Opinión | RETIRO LO ESCRITO

Llegar al carnaval

Cabalgata anunciadora del Carnaval de Santa Cruz de Tenerife 2025

Arturo Jiménez

A mí me conmueve ver, desde la primera hora de la mañana del viernes, las sillas que miles de personas instalan en las aceras de esta ciudad para poder disfrutar de lo que se llama con merecida cursilería Cabalgata Anunciadora del Carnaval. La gente instala las sillas, las ata con un cordel, amarra también, si puede, el cordel a una farola. Luego aparecen los turnos. Los turnos para vigilar que nadie deshaga los nudos y se mame las sillas. Así se pueden ver zancandilear en las inmediaciones de las sillitas a ancianas y niños –los grupos de edades a las que se encargan este cometido– con el vigilante ojo puesto en el bien más preciado. Me conmueve, sobre todo, porque las estúpidas sillas no sirven para nada. Si te sientas pierdes lo poquísimo que puedes ver de la cabalgata en nuestras estrechas calles: una moto de la poli local, tres o cuatro tipos de los Triquis, media docena de comparseras obviamente aficionadas a la pizza pepperoni y a las papas con costillas, un grupo disfrazado de gente disfrazada, las ruedas del carricoche donde va la Reina del Carnaval o, también de refilón, una rondalla intentando mantener la dignidad y que siempre canta soldado de Nápoles que vas a la guerra, mi voz recordándote, cantando te espera. Inevitablemente quedarán sordos por los gigantescos altavoces de las carrozas empurpurinadas y les salpicarán de cerveza, whisky y pamperocola. Es una auténtica hazaña disfrutar del desfile carnavalero desde una silla. Más descansado es ponerse de pie y sumarse a la cabalgata y a su vertiginoso estruendo, cada vez más exasperado, hasta el final.

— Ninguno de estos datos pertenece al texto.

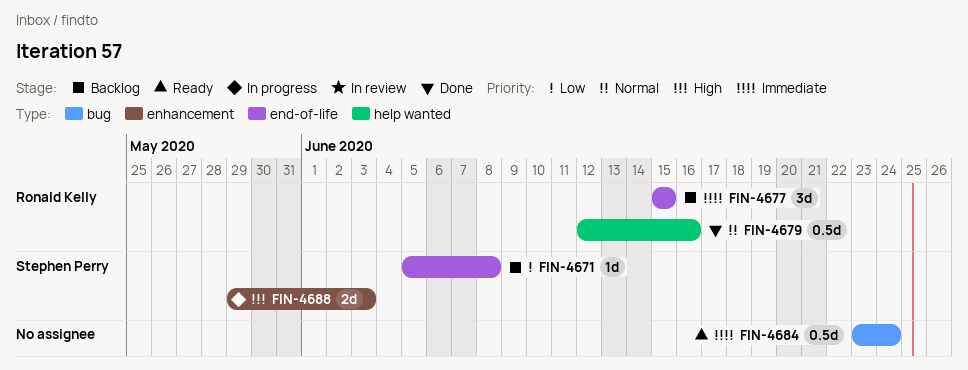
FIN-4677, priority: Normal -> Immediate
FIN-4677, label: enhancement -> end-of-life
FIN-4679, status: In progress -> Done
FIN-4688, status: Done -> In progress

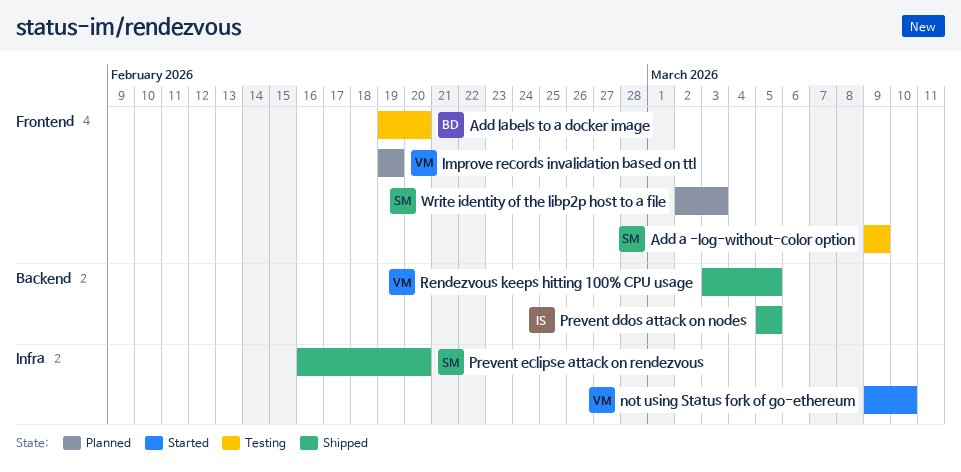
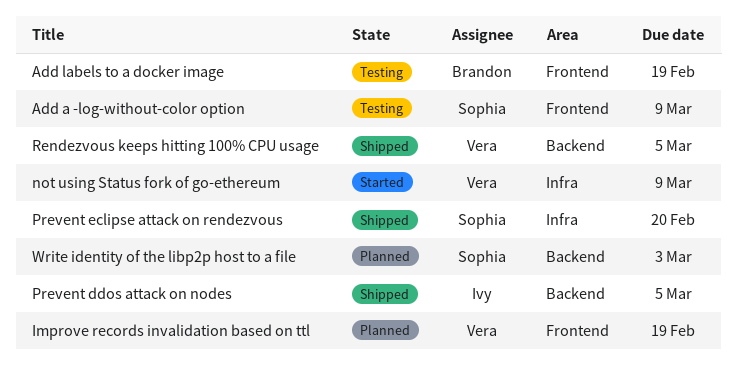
Add labels to a docker image, due: Feb 20 -> Feb 19
not using Status fork of go-ethereum, due: Mar 10 -> Mar 9
Write identity of the libp2p host to a file, label: Frontend -> Backend

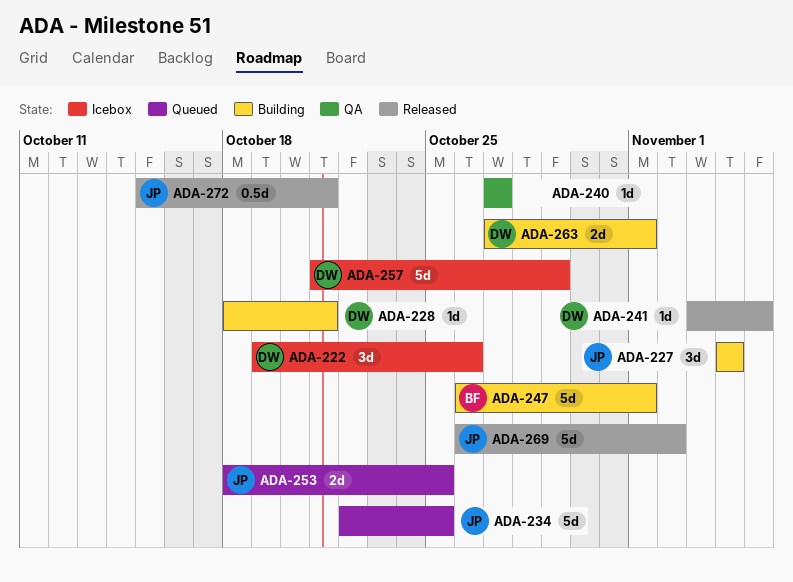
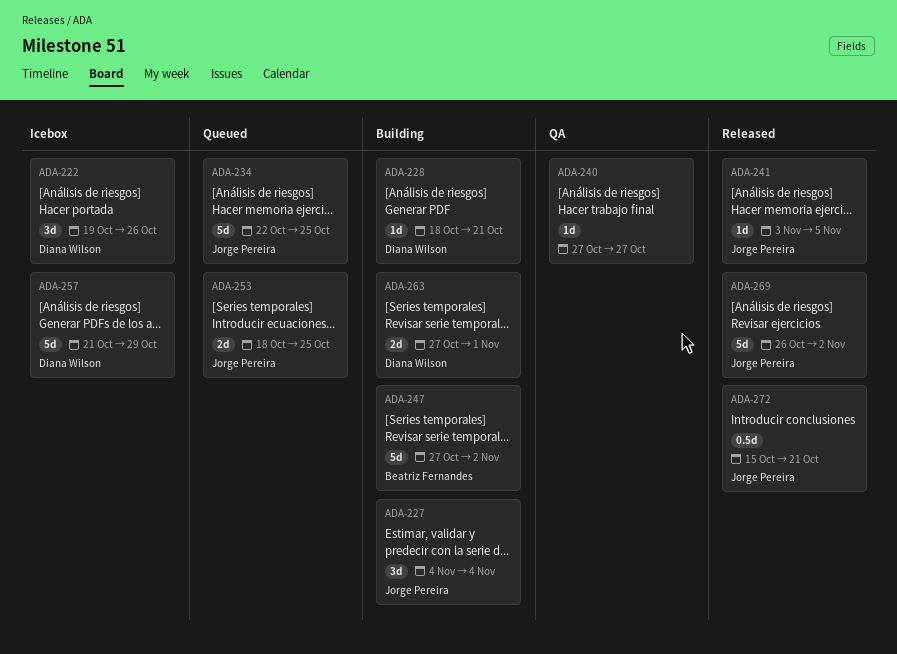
ADA-241, owner: Diana Wilson -> Jorge Pereira
ADA-247, start: Oct 26 -> Oct 27
ADA-247, due: Nov 1 -> Nov 2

Pero se trata de una costumbre y en el carnaval las costumbres se sustancian en rituales, y los rituales, por supuesto, cristalizan en mandamientos. Como cualquier fiesta el carnaval chicharrero tiene sus rasgos específicos que se repiten desde hace más de medio siglo y sobre los que se asienta su identidad. Ocurre tanto en el carnaval de concursos y premios como en el carnaval callejero. Las fiestas devienen renuentes al cambio. Lo llevan mal. La única novedad en los últimos tiempos ha sido la creación e institucionalización de las murgas femeninas, a las que ya nadie les sopla. Es extraño, de todas formas, que no hayan aparecido ya murgas de la tercera edad o murgas del colectivo LGTBI+ (cubanita soy señores/cubanita y muy formal/más vale ser cubanita/aunque usted lo tome a mal). ¿Y cuándo llegarán las murgas de discapacitados? En fin, yo sospecho que si los murgueros han admitido murgueras es por una cuestión de equilibrio matrimonial y por no tener problemas en casa. En lo demás no se registran cambios apreciables dentro del microuniverso murguero. Como dijo una vez Miguelito el Policía, se han transformado en grupos de payasos cabreados cuya menor preocupación parece ser divertirse o divertir a alguien. Ya no se ríen del mundo, quieren denunciarlo y cambiarlo: son payasos marxistoides. Las comparsas igual. Las rondallas igual (de aterradoras). Y los jodidos premios. Y, sobre todo, la Gala de Elección de la Reina o el intento enloquecido de hacer un espectáculo memorable, admirable y televisable con cantantes, bailarines, payasos y guionistas amateur. El resultado año tras año: un grimoso quiero y no puedo. Hay ediciones mediocres y ediciones vergonzosas; este año ha sido de las segundas. Es prodigioso que la gente no entienda que la Gala del Carnaval, bajo sus premisas básicas, jamás podrá salir bien y alcanzar la altura de un gran espectáculo.

Lo mejor del carnaval empezó anoche en la calle y se extenderá la semana que viene. Ocurre cuando nos olvidamos de todo, bailamos, reímos, nos emborrachamos, comemos asquerosidades en los kioscos, ejecutamos bromas inolvidables, ingeniosas, idiotas, efímeras. Pero para llegar por fin al carnaval hay que atravesar otro como una penitencia previa. Todavía vale la pena.